Click to learn more about author Jasmine Morgan.
Document processing is a necessity, yet it consumes so much time that every large organization is striving to find ways to automate it. However, any solution to be feasible needs to be as accurate as possible, especially in the case of financial documents.
Old-school OCR
Until AI became an option, simple optical character recognition (OCR) could not operate properly unless strict rules and templates were in place. These tools did not process context, had no feedback and self-regulating mechanisms, therefore manual supervision was still necessary for those using it.
This was done by first asking the user to track the area where the program should perform the task. This way of dealing with documents was a bit better than inputting data by hand, but it was far from a fully-automated and independent solution.
OCR works acceptably when it deals with documents in an excellent visual format and those following the templates loaded into the OCR system. The problem with this approach is that for every type of document a new model has to be created and uploaded.
Sometimes creating such templates can be as time-consuming or as costly as manual data input. Another downside is that template-based OCR has no flexibility regarding document formats. Any slight variation requires a new template with new rules, even for very similar documents like invoices created by different vendors.
How Can AI Help OCR?
AI has the advantage of recognizing patterns much in the same way a human brain does it. Also, it can use retrieved information to take decisions. This is different from traditional OCR because it means that AI not only looks at individual letter contours in an attempt to guess the signs. Instead, after performing this initial step, AI can do much more, like checking dictionaries for words and looking at the context to make sure that the selected combination matches the surrounding information.
This feedback loop is easier to implement in the case of words, but it can also follow the rules for checking numbers and other financial information.
AI’s Modus Operandi
The building blocks of AI are neural networks, a concept dating back to the 1940s and representing a series of interconnected algorithms.

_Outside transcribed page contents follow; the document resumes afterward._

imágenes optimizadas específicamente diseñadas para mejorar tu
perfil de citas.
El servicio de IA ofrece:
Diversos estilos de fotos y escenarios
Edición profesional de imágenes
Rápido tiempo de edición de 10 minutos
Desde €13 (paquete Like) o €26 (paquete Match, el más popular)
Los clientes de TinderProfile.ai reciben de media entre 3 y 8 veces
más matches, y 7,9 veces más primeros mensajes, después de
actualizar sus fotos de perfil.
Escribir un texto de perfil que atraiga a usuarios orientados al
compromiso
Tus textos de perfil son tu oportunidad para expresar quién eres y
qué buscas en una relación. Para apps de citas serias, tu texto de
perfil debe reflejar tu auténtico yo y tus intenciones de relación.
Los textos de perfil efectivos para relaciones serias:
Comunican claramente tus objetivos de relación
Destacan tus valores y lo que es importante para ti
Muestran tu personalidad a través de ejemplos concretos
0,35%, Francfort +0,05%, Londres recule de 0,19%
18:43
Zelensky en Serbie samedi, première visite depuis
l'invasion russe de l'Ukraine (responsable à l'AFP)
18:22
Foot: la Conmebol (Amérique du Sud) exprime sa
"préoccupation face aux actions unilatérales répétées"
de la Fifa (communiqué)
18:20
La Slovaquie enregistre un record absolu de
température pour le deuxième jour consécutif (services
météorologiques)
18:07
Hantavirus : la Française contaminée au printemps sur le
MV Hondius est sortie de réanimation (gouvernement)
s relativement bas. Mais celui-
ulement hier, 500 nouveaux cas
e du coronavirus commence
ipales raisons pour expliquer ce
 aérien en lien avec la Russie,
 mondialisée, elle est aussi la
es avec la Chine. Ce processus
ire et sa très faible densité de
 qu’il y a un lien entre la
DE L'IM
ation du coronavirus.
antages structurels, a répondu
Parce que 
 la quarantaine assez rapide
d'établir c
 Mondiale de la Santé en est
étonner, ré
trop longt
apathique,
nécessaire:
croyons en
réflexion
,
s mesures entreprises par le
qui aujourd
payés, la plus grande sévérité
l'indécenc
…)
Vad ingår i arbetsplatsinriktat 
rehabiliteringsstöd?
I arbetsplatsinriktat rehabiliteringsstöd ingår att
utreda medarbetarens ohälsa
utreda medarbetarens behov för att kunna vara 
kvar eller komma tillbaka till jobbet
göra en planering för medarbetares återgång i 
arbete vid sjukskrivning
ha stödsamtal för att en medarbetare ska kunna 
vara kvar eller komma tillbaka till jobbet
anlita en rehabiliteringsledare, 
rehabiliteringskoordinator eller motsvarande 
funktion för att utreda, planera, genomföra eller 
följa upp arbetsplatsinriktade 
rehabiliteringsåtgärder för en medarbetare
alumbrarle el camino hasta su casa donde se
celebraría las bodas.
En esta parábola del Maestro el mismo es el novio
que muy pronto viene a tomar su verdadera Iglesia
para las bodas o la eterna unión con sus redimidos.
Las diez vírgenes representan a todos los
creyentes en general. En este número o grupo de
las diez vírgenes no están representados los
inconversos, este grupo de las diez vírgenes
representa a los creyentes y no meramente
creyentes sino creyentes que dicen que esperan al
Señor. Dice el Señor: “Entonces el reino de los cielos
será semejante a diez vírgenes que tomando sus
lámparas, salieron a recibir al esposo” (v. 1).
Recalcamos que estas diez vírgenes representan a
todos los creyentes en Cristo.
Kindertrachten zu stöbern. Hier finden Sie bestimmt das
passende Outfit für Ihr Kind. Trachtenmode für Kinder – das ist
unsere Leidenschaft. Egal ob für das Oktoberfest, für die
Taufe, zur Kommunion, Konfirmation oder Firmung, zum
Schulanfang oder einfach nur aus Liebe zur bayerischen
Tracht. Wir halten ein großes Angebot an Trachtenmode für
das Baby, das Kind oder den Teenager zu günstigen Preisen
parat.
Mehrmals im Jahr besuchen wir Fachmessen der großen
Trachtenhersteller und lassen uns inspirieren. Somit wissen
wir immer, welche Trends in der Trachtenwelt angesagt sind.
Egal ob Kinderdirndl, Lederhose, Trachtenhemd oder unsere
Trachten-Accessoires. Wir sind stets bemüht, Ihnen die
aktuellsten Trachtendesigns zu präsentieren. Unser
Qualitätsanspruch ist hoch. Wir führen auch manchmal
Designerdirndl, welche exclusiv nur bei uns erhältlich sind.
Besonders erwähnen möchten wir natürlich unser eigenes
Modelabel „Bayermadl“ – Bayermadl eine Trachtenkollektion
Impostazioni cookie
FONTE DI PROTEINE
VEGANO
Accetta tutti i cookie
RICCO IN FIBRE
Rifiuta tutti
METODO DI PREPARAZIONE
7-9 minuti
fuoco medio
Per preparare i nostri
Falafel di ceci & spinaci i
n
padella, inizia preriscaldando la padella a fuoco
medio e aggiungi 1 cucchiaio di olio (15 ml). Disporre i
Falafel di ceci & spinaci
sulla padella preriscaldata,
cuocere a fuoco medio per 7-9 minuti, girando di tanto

To function appropriately, these need to be trained using labeled variations of the data they need to recognize.
Once the algorithm begins to understand how information is structured and to identify the components of a document, it can withstand small variations. For example, it can learn that the total amount of an invoice is listed at the end of the paper, but if the invoice has multiple pages it will look for the specific words “total amount.”

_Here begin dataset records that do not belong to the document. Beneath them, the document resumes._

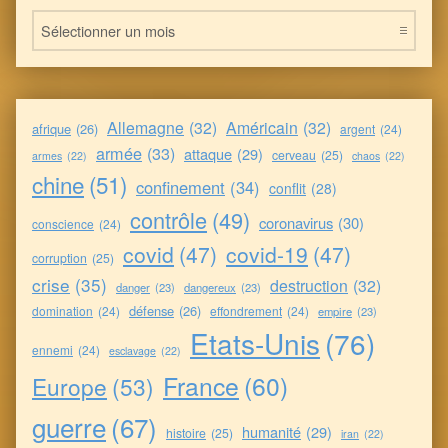
Flux d’Infos mensuel
Allemagne
(32)
Américain
(32)
afrique
(26)
argent
(24)
armée
(33)
attaque
(29)
cerveau
(25)
armes
(22)
chaos
(22)
chine
(51)
confinement
(34)
conflit
(28)
contrôle
(49)
coronavirus
(30)
conscience
(24)
covid
(47)
covid-19
(47)
corruption
(25)
crise
(35)
destruction
(32)
danger
(23)
dangereux
(23)
défense
(26)
domination
(24)
effondrement
(24)
empire
(23)
Etats-Unis
(76)
ennemi
(24)
esclavage
(22)
France
(60)
Europe
(53)
guerre
(67)
humanité
(29)
histoire
(25)
iran
(22)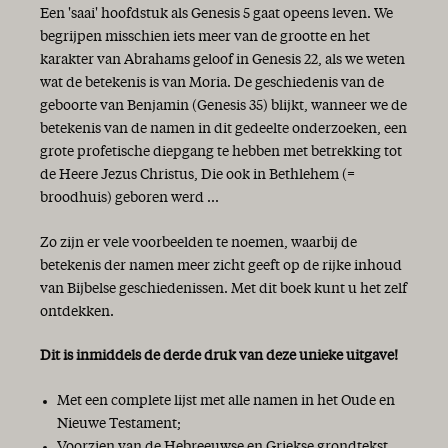
Een 'saai' hoofdstuk als Genesis 5 gaat opeens leven. We
begrijpen misschien iets meer van de grootte en het
karakter van Abrahams geloof in Genesis 22, als we weten
wat de betekenis is van Moria. De geschiedenis van de
geboorte van Benjamin (Genesis 35) blijkt, wanneer we de
betekenis van de namen in dit gedeelte onderzoeken, een
grote profetische diepgang te hebben met betrekking tot
de Heere Jezus Christus, Die ook in Bethlehem (=
broodhuis) geboren werd ...
Zo zijn er vele voorbeelden te noemen, waarbij de
betekenis der namen meer zicht geeft op de rijke inhoud
van Bijbelse geschiedenissen. Met dit boek kunt u het zelf
ontdekken.
Dit is inmiddels de derde druk van deze unieke uitgave!
Met een complete lijst met alle namen in het Oude en
Nieuwe Testament;
Voorzien van de Hebreeuwse en Griekse grondtekst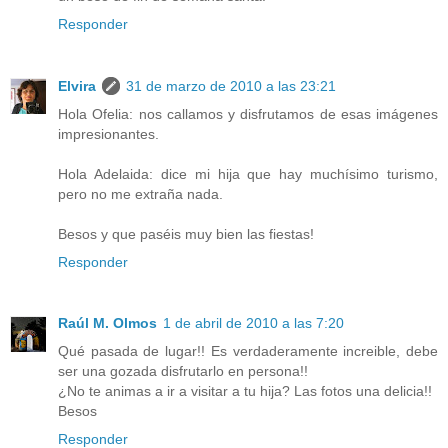
Responder
Elvira
31 de marzo de 2010 a las 23:21
Hola Ofelia: nos callamos y disfrutamos de esas imágenes
impresionantes.
Hola Adelaida: dice mi hija que hay muchísimo turismo,
pero no me extraña nada.
Besos y que paséis muy bien las fiestas!
Responder
Raúl M. Olmos
1 de abril de 2010 a las 7:20
Qué pasada de lugar!! Es verdaderamente increible, debe
ser una gozada disfrutarlo en persona!!
¿No te animas a ir a visitar a tu hija? Las fotos una delicia!!
Besos
Responder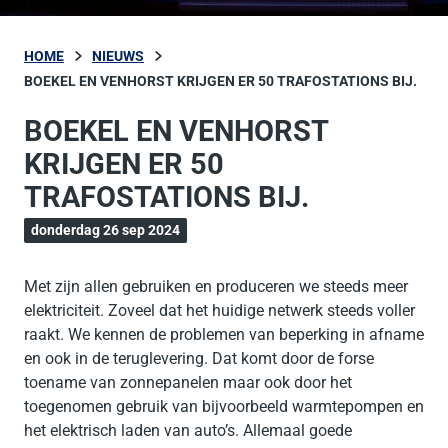
HOME
NIEUWS
BOEKEL EN VENHORST KRIJGEN ER 50 TRAFOSTATIONS BIJ.
BOEKEL EN VENHORST
KRIJGEN ER 50
TRAFOSTATIONS BIJ.
donderdag 26 sep 2024
Met zijn allen gebruiken en produceren we steeds meer
elektriciteit. Zoveel dat het huidige netwerk steeds voller
raakt. We kennen de problemen van beperking in afname
en ook in de teruglevering. Dat komt door de forse
toename van zonnepanelen maar ook door het
toegenomen gebruik van bijvoorbeeld warmtepompen en
het elektrisch laden van auto’s. Allemaal goede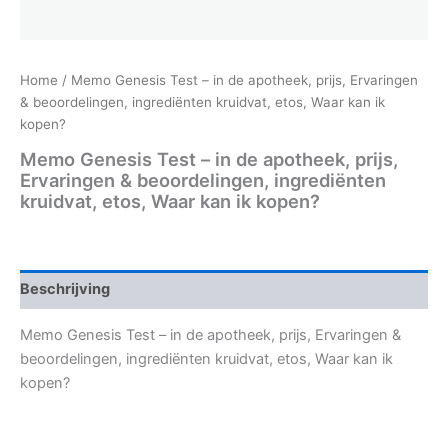
Home
/ Memo Genesis Test – in de apotheek, prijs, Ervaringen
& beoordelingen, ingrediënten kruidvat, etos, Waar kan ik
kopen?
Memo Genesis Test – in de apotheek, prijs,
Ervaringen & beoordelingen, ingrediënten
kruidvat, etos, Waar kan ik kopen?
Beschrijving
Memo Genesis Test – in de apotheek, prijs, Ervaringen &
beoordelingen, ingrediënten kruidvat, etos, Waar kan ik
kopen?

The main challenge of AI for OCR is the lack of qualified personnel and the cost of its implementation. Most large organizations are very well aware of the need to implement AI for data processing tasks where they would traditionally use OCR, but they are trapped in a legacy logic.
There is currently a slow drive towards applying AI because, although the benefits are obvious, there are still too few success stories to generate momentum.
Building an OCR Engine
Some companies choose to repurpose old OCR algorithms. Creating an AI-powered, efficient OCR engine is something that scientists from InData Labs have already done and described in detail on their blog in six steps.

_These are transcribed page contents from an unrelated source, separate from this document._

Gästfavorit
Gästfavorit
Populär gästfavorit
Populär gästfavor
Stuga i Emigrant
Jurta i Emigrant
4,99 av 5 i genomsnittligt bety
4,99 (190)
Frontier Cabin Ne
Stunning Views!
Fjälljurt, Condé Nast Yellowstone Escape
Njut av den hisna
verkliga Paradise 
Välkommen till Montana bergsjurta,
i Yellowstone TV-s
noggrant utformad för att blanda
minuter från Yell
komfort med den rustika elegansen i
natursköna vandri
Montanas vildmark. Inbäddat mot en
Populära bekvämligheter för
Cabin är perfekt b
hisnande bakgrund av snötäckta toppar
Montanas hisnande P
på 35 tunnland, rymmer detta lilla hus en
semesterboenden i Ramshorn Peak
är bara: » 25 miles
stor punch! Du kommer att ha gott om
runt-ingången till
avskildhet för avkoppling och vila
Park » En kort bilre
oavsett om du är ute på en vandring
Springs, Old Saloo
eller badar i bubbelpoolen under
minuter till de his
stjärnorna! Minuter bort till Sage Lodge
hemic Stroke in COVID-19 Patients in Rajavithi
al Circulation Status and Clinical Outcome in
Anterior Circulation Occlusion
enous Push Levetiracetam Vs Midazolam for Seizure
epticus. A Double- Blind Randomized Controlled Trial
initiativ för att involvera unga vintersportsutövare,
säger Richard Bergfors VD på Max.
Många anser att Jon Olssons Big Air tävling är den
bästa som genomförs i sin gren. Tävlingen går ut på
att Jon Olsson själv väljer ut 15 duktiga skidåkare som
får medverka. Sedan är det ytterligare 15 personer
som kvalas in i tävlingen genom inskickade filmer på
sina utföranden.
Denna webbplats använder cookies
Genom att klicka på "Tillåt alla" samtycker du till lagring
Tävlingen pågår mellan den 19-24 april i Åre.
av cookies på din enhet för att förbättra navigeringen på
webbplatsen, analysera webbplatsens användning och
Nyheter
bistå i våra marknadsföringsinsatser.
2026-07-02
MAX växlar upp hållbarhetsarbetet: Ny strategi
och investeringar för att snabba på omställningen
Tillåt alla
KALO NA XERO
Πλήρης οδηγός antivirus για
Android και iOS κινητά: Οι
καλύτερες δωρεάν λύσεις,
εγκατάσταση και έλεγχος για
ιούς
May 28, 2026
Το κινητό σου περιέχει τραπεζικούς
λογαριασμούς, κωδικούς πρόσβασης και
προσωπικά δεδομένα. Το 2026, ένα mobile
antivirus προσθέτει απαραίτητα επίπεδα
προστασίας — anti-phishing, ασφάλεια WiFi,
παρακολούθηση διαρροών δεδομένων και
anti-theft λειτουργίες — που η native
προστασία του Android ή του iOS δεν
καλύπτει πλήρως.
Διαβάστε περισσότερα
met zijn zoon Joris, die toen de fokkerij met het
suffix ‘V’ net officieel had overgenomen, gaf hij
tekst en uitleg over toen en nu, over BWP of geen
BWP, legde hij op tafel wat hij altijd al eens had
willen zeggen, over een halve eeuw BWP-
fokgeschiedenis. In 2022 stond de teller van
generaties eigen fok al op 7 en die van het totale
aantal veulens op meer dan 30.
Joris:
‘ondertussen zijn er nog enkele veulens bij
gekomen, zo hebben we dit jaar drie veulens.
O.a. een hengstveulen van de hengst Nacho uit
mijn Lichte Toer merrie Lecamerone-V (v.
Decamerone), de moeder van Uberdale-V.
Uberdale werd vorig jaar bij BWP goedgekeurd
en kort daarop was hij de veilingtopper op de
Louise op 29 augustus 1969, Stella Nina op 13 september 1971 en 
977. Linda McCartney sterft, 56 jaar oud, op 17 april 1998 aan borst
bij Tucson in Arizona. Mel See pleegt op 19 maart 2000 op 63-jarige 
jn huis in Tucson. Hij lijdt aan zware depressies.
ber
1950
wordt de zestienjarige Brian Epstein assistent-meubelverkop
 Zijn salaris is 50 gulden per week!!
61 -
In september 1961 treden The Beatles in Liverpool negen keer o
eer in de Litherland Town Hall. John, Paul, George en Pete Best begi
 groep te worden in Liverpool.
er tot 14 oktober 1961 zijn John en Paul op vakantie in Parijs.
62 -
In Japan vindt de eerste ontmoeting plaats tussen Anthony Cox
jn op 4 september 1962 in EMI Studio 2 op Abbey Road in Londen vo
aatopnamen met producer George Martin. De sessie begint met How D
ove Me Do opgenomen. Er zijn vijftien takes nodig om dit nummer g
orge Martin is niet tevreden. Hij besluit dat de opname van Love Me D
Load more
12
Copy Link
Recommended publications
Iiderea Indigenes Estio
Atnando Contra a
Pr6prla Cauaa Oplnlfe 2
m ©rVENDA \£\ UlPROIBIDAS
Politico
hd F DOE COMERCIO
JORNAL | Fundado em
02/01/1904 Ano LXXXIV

It all starts with image acquisition, usually transforming any document into a black and white version that is easier to parse in subsequent steps.
Most of the times this is not enough, and the image will still have some residual noise that can make reading harder and results less accurate. This step is especially important in the case of handwritten documents that have significant variability. A way to integrate AI into this step is to use computer vision.
Once the input is clean, it is time to break it into atomic pieces which can be analyzed and categorized into predefined bins, or use clustering algorithms to find the most appropriate classification.
The next step means looking at individual characteristics to identify the differences and decide upon the final classification of each character. This is the moment when the real power of the neural network can manifest. By looking at thousands of small variations, like different fonts, sizes, or weights, the system becomes able to recognize symbols much like a person would do it while reading.
The last step is concerned with checking the result, refining, or correcting it. Until now, there is no technical solution to make it 100% automatic. It is still necessary to have a human making the final corrections.
Problems and Features
As it can be implied from this workflow, the main issues arise from the quality of the input material and the sensitivity of the algorithm.
A useful AI tool supports a wide variety of input methods and file types. It should at least be able to read the most common image formats, PDFs, emails, spreadsheet, and more.
Once extracted, the information needs to be convertible to any necessary format and ready to be imported in various platforms (such as ERP and CMS). Last but not least, it should be easily scalable to accommodate any data volume.
When Is OCR a Better Option?
The narrative so far does not intend to position AI as a panacea but as a natural evolution and alternative to conventional OCR. However, there are some use cases when the plain OCR is enough. These include barcode scanning and any fixed formats, like QR codes. Even some invoice formats work perfectly without neural networks.
However, if you have a few variations in your input, creating templates for OCR models becomes costlier than training an AI.